1. マーケティング用語として知っておきたい「チャネル」の意味

マーケティング用語として知っておきたい「チャネル」の意味

by nromagna
 マーケティングを行う際に、その意味を知っておきたい用語として、「チャネル」という言葉があります。この言葉はもともとは「channel」という言葉から来ており、テレビのチャンネルと同じ語源です。ただ、マーケティングではチャンネルとは呼ばず、「チャネル」と呼びます。では、マーケティングで言う「チャネル」とはどのような意味なのでしょうか。

1. チャネルは「流通の経路」

 マーケティングで言うチャネルとは、流通の経路を指します。一般的には、商品は生産者から卸売業者、卸売業者から小売業者へと運ばれ、消費者の元へ届くのです。イメージとしては、メーカー→商社→スーパー→消費者、といった感じです。これまでの日本では、商品の流れはこのような経路を通じて、消費者の元へ届いていました。

 この経路はメーカー、卸業者、小売業者いずれにとっても、在庫管理などを安全に、効率的に行うことができたからです。しかし、商品開発の進化による競争の激化や交通網の発達、需要のスピード化などにより、チャネル戦略という言葉が生まれてきました。

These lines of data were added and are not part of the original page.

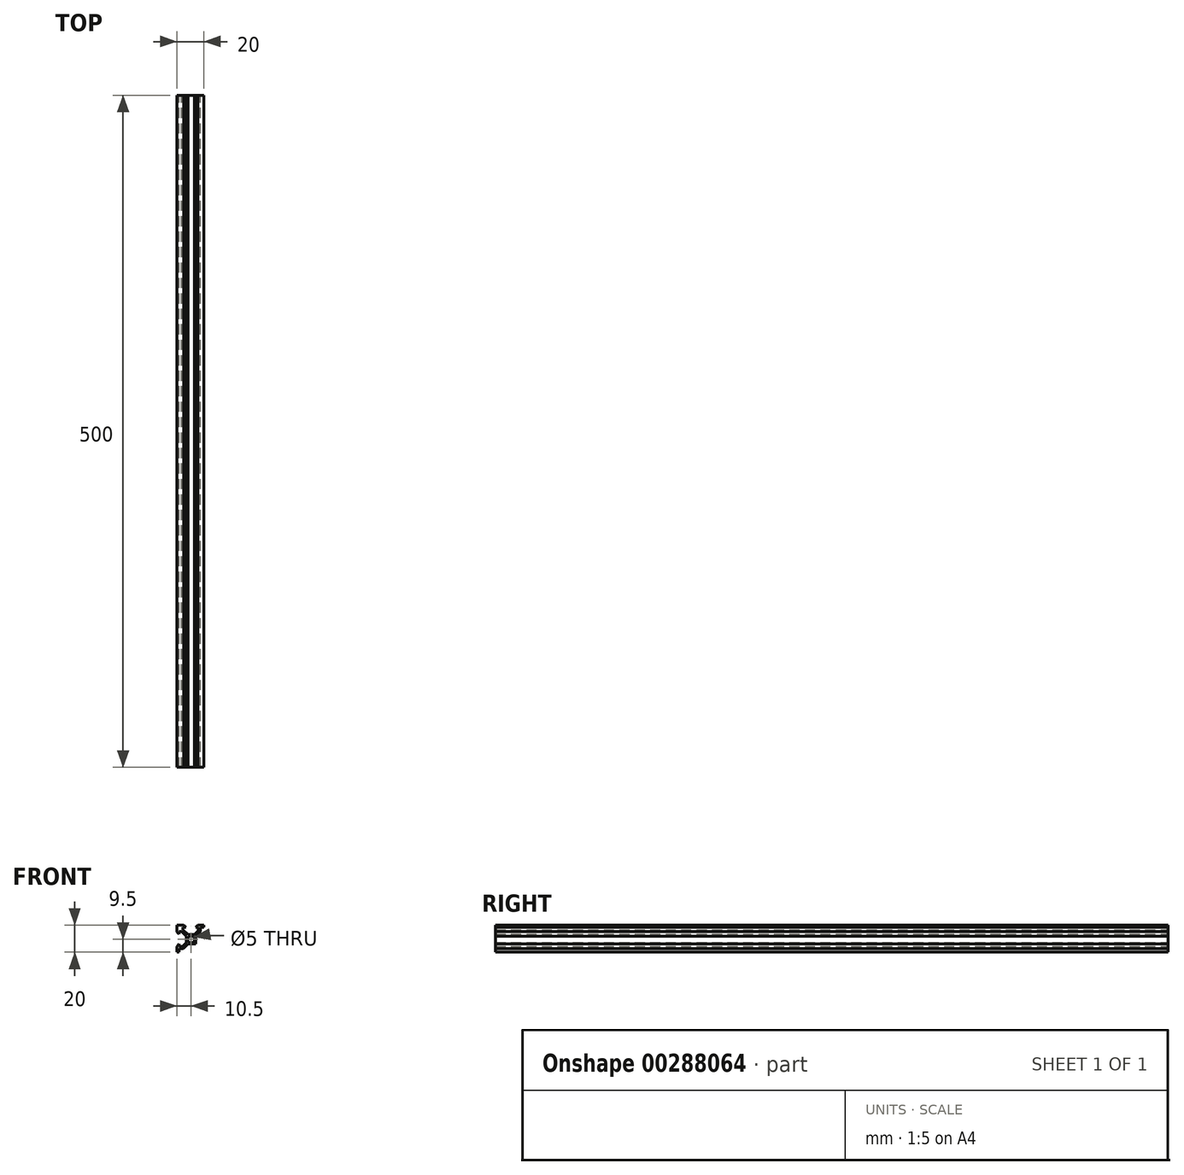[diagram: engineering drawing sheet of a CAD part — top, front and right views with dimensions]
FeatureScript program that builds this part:
annotation { "Feature Type Name" : "Feature", "Feature Type Description" : "" }
export const myFeature = defineFeature(function(context is Context, id is Id, definition is map)
    precondition{}
    {
        {
            var Q0;
            Q0=qCreatedBy(makeId("Front.planeOp"),FACE);
            var sketch = newSketch(context, id + "F0", { "sketchPlane" : qUnion([Q0])});
            skLineSegment(sketch, "E0.bottom", {"start": v(-6, 6) * mm, "end": v(-13, 6) * mm});
            skLineSegment(sketch, "E0.top", {"start": v(-6, 13) * mm, "end": v(-13, 13) * mm});
            skLineSegment(sketch, "E0.left", {"start": v(-6, 6) * mm, "end": v(-6, 13) * mm});
            skLineSegment(sketch, "E0.right", {"start": v(-13, 6) * mm, "end": v(-13, 13) * mm});
            skPoint(sketch, "E0.middle", {"position": v(-9.5, 9.5) * mm});
            skLineSegment(sketch, "E1", {"start": v(-13, 11.87) * mm, "end": v(-16.6, 15.47) * mm});
            skLineSegment(sketch, "E2", {"start": v(-16.6, 15.47) * mm, "end": v(-18.4, 15.47) * mm});
            skLineSegment(sketch, "E3", {"start": v(-18.4, 15.47) * mm, "end": v(-18.4, 13.4) * mm});
            skLineSegment(sketch, "E4", {"start": v(-18.4, 13.4) * mm, "end": v(-20, 15) * mm});
            skLineSegment(sketch, "E5", {"start": v(-20, 15) * mm, "end": v(-20, 20) * mm});
            skLineSegment(sketch, "E6", {"start": v(-20, 20) * mm, "end": v(-13, 13) * mm});
            skLineSegment(sketch, "E7.bottom", {"start": v(-20, 20) * mm, "end": v(20, 20) * mm});
            skLineSegment(sketch, "E7.top", {"start": v(-20, -20) * mm, "end": v(20, -20) * mm});
            skLineSegment(sketch, "E7.left", {"start": v(-20, 20) * mm, "end": v(-20, -20) * mm});
            skLineSegment(sketch, "E7.right", {"start": v(20, 20) * mm, "end": v(20, -20) * mm});
            skPoint(sketch, "E7.middle", {"position": v(0, 0) * mm});
            skLineSegment(sketch, "E8", {"start": v(-13, 7.13) * mm, "end": v(-16, 4.13) * mm});
            skLineSegment(sketch, "E9", {"start": v(-16, 4.13) * mm, "end": v(-18.4, 4.13) * mm});
            skLineSegment(sketch, "E10", {"start": v(-18.4, 4.13) * mm, "end": v(-18.4, 6) * mm});
            skLineSegment(sketch, "E11", {"start": v(-18.4, 6) * mm, "end": v(-20, 4.4) * mm});
            skLineSegment(sketch, "E12", {"start": v(-20, 4.4) * mm, "end": v(-20, 0) * mm});
            skLineSegment(sketch, "E13", {"start": v(-20, 0) * mm, "end": v(-18.4, 0) * mm});
            skLineSegment(sketch, "E14", {"start": v(-18.4, 0) * mm, "end": v(-18.4, 2.53) * mm});
            skLineSegment(sketch, "E15", {"start": v(-18.4, 2.53) * mm, "end": v(-15.34, 2.53) * mm});
            skLineSegment(sketch, "E16", {"start": v(-11.87, 6) * mm, "end": v(-15.34, 2.53) * mm});
            skCircle(sketch, "E17", {"center": v(-9.5, 9.5) * mm, "radius": 2.5 * mm});
            skLineSegment(sketch, "E18.MirrorCS", {"start": v(-7.13, 13) * mm, "end": v(-4.13, 16) * mm});
            skLineSegment(sketch, "E19.MirrorCS", {"start": v(-6, 11.87) * mm, "end": v(-2.53, 15.34) * mm});
            skLineSegment(sketch, "E20.MirrorCS", {"start": v(-2.53, 18.4) * mm, "end": v(-2.53, 15.34) * mm});
            skLineSegment(sketch, "E21.MirrorCS", {"start": v(-4.13, 16) * mm, "end": v(-4.13, 18.4) * mm});
            skLineSegment(sketch, "E22.MirrorCS", {"start": v(-6, 18.4) * mm, "end": v(-4.4, 20) * mm});
            skLineSegment(sketch, "E23.MirrorCS", {"start": v(-4.4, 20) * mm, "end": v(0, 20) * mm});
            skLineSegment(sketch, "E24.MirrorCS", {"start": v(0, 20) * mm, "end": v(0, 18.4) * mm});
            skLineSegment(sketch, "E25.MirrorCS", {"start": v(0, 18.4) * mm, "end": v(-2.53, 18.4) * mm});
            skLineSegment(sketch, "E26.MirrorCS", {"start": v(-13.4, 18.4) * mm, "end": v(-15, 20) * mm});
            skLineSegment(sketch, "E27.MirrorCS", {"start": v(-15.47, 18.4) * mm, "end": v(-13.4, 18.4) * mm});
            skLineSegment(sketch, "E28.MirrorCS", {"start": v(-11.87, 13) * mm, "end": v(-15.47, 16.6) * mm});
            skLineSegment(sketch, "E29.MirrorCS", {"start": v(-15.47, 16.6) * mm, "end": v(-15.47, 18.4) * mm});
            skLineSegment(sketch, "E30.MirrorCS", {"start": v(-4.13, 18.4) * mm, "end": v(-6, 18.4) * mm});
            skLineSegment(sketch, "E31", {"start": v(0, 0) * mm, "end": v(-20, 20) * mm});
            skLineSegment(sketch, "E32", {"start": v(0, 24.8) * mm, "end": v(0, -25.08) * mm});
            skPoint(sketch, "E32.endSnap0", {"position": v(0, -20) * mm});
            skLineSegment(sketch, "E33", {"start": v(-31.6, 0) * mm, "end": v(31, 0) * mm});
            skSolve(sketch);
        }
        {
            var Q0;
            {var subQ0=sQuery(id+"F0.wireOp",EDGE,"E1");Q0=makeQuery(id+"F0.imprint","IMPRINT",FACE,{"disambiguationData":[TD([[makeQuery(id+"F0.imprint","IMPRINT",EDGE,{"derivedFrom":subQ0}),-1.0]])]});}
            var Q1;
            {var subQ3=sQuery(id+"F0.wireOp",EDGE,"E26.MirrorCS");Q1=makeQuery(id+"F0.imprint","IMPRINT",FACE,{"disambiguationData":[TD([[makeQuery(id+"F0.imprint","IMPRINT",EDGE,{"derivedFrom":subQ3}),1.0]])]});}
            var Q2;
            {var subQ6=sQuery(id+"F0.wireOp",EDGE,"E8");Q2=makeQuery(id+"F0.imprint","IMPRINT",FACE,{"disambiguationData":[TD([[makeQuery(id+"F0.imprint","IMPRINT",EDGE,{"derivedFrom":subQ6}),1.0]])]});}
            var Q3;
            {var subQ0=sQuery(id+"F0.wireOp",EDGE,"E0.right");var subQ1=sQuery(id+"F0.wireOp",EDGE,"E0.bottom");var subQ2=makeQuery(id+"F0.imprint","INTERSECT",VERTEX,{"derivedFrom":[subQ1,subQ0]});Q3=makeQuery(id+"F0.imprint","IMPRINT",FACE,{"disambiguationData":[TD([[makeQuery(id+"F0.imprint","IMPRINT",EDGE,{"disambiguationData":[TD([[subQ2,1.0]])],"derivedFrom":subQ1}),-1.0]])]});}
            var Q4;
            {var subQ0=sQuery(id+"F0.wireOp",EDGE,"E0.top");var subQ1=sQuery(id+"F0.wireOp",EDGE,"E0.left");var subQ2=makeQuery(id+"F0.imprint","INTERSECT",VERTEX,{"derivedFrom":[subQ1,subQ0]});Q4=makeQuery(id+"F0.imprint","IMPRINT",FACE,{"disambiguationData":[TD([[makeQuery(id+"F0.imprint","IMPRINT",EDGE,{"disambiguationData":[TD([[subQ2,1.0]])],"derivedFrom":subQ1}),1.0]])]});}
            var Q5;
            {var subQ9=sQuery(id+"F0.wireOp",EDGE,"E18.MirrorCS");Q5=makeQuery(id+"F0.imprint","IMPRINT",FACE,{"disambiguationData":[TD([[makeQuery(id+"F0.imprint","IMPRINT",EDGE,{"derivedFrom":subQ9}),-1.0]])]});}
            extrude(context, id + "F1", {"entities" : qUnion([Q0, Q1, Q2, Q3, Q4, Q5]), "depth" : 500 * mm});
        }
    });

 これまでの決まった流通チャネルだけではなく、いろいろなチャネルがあってよいという考え方です。例えば、大手スーパーが独自で物流センターを作り、生産者からから安く大量に直接仕入れるなどの戦略がチャネル戦略です。

 上記のようにメーカーが様々な業者に販売することを「チャネルを開放する」と言い、逆にチャネルを絞り、扱う卸売業者や小売業者の数を制限することを「チャネルを制限する」と言います。

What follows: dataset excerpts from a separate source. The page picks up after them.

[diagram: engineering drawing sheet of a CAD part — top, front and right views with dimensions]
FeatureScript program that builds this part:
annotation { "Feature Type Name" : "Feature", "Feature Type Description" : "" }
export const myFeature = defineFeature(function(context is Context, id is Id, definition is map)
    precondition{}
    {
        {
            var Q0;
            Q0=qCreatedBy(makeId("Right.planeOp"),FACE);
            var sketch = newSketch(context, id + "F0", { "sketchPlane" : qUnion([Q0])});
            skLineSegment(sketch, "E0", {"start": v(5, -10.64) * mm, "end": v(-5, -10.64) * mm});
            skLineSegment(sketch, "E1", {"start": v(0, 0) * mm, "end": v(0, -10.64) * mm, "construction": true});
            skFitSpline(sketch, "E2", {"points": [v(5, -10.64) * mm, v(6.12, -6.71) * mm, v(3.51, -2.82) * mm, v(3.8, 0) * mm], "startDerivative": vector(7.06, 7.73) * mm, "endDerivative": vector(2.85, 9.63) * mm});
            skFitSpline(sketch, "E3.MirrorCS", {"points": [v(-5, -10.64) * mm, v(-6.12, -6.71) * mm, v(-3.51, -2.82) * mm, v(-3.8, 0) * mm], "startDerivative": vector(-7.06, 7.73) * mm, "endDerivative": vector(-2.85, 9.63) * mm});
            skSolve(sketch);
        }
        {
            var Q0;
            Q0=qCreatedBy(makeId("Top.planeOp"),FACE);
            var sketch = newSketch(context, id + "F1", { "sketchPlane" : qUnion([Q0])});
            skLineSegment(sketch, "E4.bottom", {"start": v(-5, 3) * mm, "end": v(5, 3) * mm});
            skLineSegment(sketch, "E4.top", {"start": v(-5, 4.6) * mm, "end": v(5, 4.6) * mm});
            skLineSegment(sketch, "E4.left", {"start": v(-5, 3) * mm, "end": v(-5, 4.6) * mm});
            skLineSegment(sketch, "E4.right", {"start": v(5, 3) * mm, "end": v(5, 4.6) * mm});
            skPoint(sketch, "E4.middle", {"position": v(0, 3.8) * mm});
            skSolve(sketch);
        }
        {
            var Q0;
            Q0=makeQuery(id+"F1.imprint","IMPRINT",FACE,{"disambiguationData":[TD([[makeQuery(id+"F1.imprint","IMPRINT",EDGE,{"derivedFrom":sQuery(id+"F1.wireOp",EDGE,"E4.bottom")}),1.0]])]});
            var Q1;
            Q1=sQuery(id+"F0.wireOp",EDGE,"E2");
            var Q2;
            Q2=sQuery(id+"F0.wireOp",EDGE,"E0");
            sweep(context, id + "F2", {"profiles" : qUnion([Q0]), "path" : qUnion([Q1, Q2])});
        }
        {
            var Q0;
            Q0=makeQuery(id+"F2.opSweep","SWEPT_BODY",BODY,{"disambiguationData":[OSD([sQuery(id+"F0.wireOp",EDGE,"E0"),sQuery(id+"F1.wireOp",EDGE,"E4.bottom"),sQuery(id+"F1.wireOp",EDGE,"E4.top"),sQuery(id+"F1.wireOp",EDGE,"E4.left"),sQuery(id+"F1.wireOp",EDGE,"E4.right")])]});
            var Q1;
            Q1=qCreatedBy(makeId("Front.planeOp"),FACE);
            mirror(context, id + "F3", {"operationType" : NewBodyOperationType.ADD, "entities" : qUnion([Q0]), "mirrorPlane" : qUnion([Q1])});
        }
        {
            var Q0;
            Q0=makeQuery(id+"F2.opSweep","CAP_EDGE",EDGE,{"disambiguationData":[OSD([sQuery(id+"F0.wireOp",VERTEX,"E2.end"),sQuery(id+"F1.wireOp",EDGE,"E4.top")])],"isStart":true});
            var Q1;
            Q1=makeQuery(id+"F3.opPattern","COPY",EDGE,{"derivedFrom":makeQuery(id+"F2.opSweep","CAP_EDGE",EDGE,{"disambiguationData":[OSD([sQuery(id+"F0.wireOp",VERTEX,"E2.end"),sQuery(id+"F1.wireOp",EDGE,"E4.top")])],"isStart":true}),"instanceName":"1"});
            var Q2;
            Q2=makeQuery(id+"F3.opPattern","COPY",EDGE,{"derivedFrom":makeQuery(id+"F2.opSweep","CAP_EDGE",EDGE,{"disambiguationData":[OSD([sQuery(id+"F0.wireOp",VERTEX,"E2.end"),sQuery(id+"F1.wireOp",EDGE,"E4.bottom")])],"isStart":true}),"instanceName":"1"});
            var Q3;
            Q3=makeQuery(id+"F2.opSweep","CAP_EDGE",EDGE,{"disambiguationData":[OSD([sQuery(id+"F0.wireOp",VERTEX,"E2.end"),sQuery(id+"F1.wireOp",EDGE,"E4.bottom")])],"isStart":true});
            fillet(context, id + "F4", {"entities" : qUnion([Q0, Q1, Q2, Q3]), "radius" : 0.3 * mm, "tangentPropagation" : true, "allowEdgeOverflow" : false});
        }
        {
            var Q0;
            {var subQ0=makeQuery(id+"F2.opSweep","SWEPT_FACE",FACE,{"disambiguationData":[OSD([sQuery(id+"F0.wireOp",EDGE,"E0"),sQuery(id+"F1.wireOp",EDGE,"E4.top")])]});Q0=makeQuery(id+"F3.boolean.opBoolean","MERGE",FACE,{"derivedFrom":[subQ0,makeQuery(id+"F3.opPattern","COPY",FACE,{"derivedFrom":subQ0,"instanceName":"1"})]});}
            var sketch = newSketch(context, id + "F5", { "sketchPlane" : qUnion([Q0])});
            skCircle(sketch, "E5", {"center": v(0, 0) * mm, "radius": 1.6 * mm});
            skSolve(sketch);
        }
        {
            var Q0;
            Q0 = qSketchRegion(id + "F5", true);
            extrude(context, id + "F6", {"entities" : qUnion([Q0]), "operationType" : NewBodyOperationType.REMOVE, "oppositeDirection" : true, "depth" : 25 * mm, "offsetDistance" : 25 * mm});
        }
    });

 このように、様々なチャネル戦略が生まれるようになって、チャネルという言葉の意味がマーケティングに浸透してきたのです。例えば日本の高級ワインなどは、生産量の少ないこともあって取り扱うチャネルを絞り、本当に欲しい人だけに売り、ブランド価値を高めようという戦略を採用しています。流通の発達により、チャネル戦略が大きな意味を持ってきたのです。よって、「チャネル」という言葉の意味は、きちんと覚えておく必要があるでしょう。

2. インターネット販売でさらに変わるチャネル

 チャネルという言葉は、今後ますます重要な意味を持ってくると思われます。なぜなら、現在はインターネット販売が、大きなシェアを占めるようになっているからです。物流の支配が、これまでの生産者、卸売業者、小売業者から、インターネット販売業者へ移りつつあるのです。Amazonなどの大手のインターネット販売会社は、独自の巨大な物流拠点を持ち、さらに宅配便などを使って安い送料で迅速に消費者に届けています。

 また、生産者自体が直接インターネットで販売する例も多くみられます。この場合、流通チャネルは一切なくなることになるでしょう。「生産者→消費者」となるわけです。もちろん、すべての流通チャネルがなくなればよいというわけではありません。生産者が直接消費者に販売しようとすると、在庫管理や販促活動など、これまで行ってこなかったことをやらなければならなくなり、事業リスクが高まるからです。


 商品の特性や購買層、購買地域、社会性などを考慮して、その状況にあった最適なチャネル戦略を立てることが求められます。今後、流通チャネルという言葉はますます多様化したものとなり、マーケティングを行う上で避けては通れない課題となっていくことでしょう。